The mechanisms orchestrating transient and sustained exocytosis in auditory inner hair cells (IHCs) remain largely unknown. These exocytotic responses are believed to mobilize sequentially a readily releasable pool of vesicles (RRP) underneath the synaptic ribbons and a slowly releasable pool of vesicles (SRP) at farther distance from them. They are both governed by Ca_v1.3 channels and require otoferlin as Ca²⁺ sensor, but whether they use the same Ca_v1.3 isoforms is still unknown. Using whole-cell patch-clamp recordings in posthearing mice, we show that only a proportion (∼25%) of the total Ca²⁺ current in IHCs displaying fast inactivation and resistance to 20 μm nifedipine, a l-type Ca²⁺ channel blocker, is sufficient to trigger RRP but not SRP exocytosis. This Ca²⁺ current is likely conducted by short C-terminal isoforms of Ca_v1.3 channels, notably Ca_v1.3_42A and Ca_v1.3_43S, because their mRNA is highly expressed in wild-type IHCs but poorly expressed in Otof^-/- IHCs, the latter having Ca²⁺ currents with considerably reduced inactivation. Nifedipine-resistant RRP exocytosis was poorly affected by 5 mm intracellular EGTA, suggesting that the Ca_v1.3 short isoforms are closely associated with the release site at the synaptic ribbons. Conversely, our results suggest that Ca_v1.3 long isoforms, which carry ∼75% of the total IHC Ca²⁺ current with slow inactivation and confer high sensitivity to nifedipine and to internal EGTA, are essentially involved in recruiting SRP vesicles. Intracellular Ca²⁺ imaging showed that Ca_v1.3 long isoforms support a deep intracellular diffusion of Ca²⁺SIGNIFICANCE Auditory inner hair cells (IHCs) encode sounds into nerve impulses through fast and indefatigable Ca²⁺-dependent exocytosis at their ribbon synapses.

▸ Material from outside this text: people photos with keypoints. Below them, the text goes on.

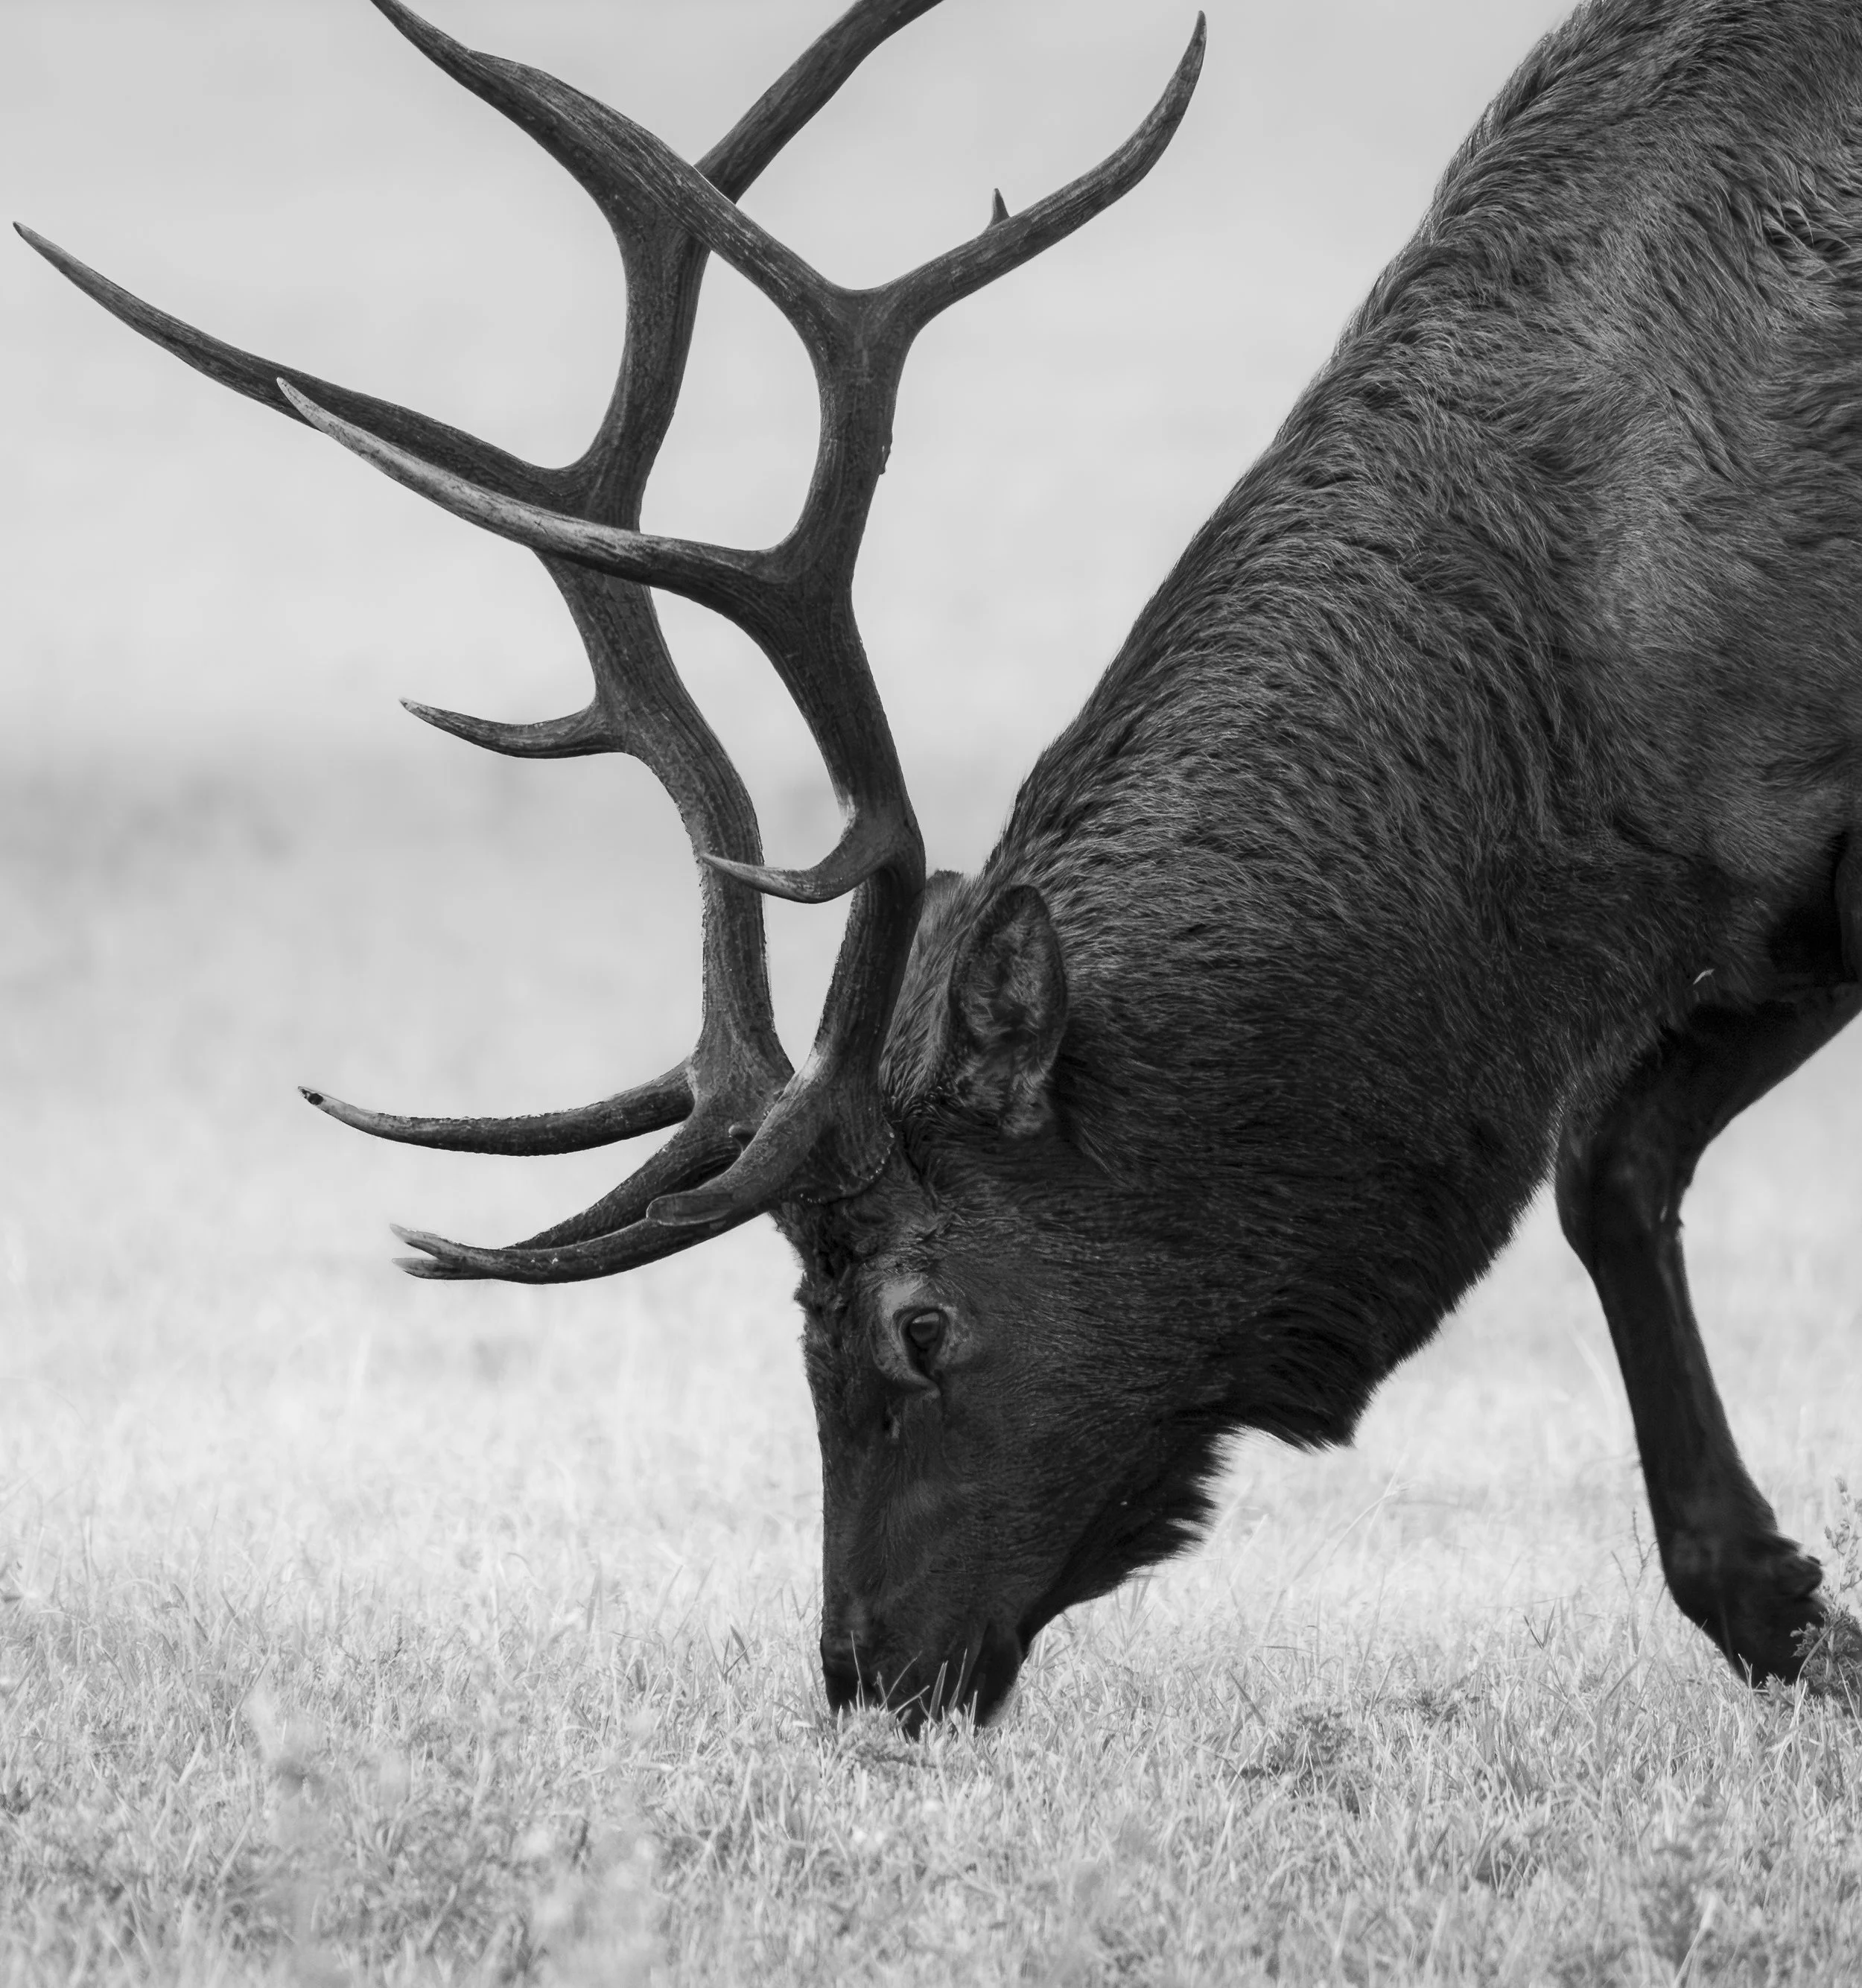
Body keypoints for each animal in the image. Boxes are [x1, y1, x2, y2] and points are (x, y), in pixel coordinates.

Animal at [22, 0, 1862, 1730]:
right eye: (794, 1323)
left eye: (919, 1320)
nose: (864, 1670)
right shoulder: (1769, 898)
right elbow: (1607, 1161)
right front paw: (1784, 1603)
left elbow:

We show that this synaptic process involves long and short C-terminal isoforms of the Ca_v1.3 Ca²⁺ channel that differ in the kinetics of their Ca²⁺-dependent inactivation and their relative sensitivity to the l-type Ca²⁺ channel blocker nifedipine. The short C-terminal isoforms, having fast inactivation and low sensitivity to nifedipine, mainly control the fast fusion of the readily releasable pool (RRP); that is, they encode the phasic exocytotic component. The long isoforms, with slow inactivation and great sensitivity to nifedipine, mainly regulate the vesicular replenishment of the RRP; that is, the sustained or tonic exocytosis.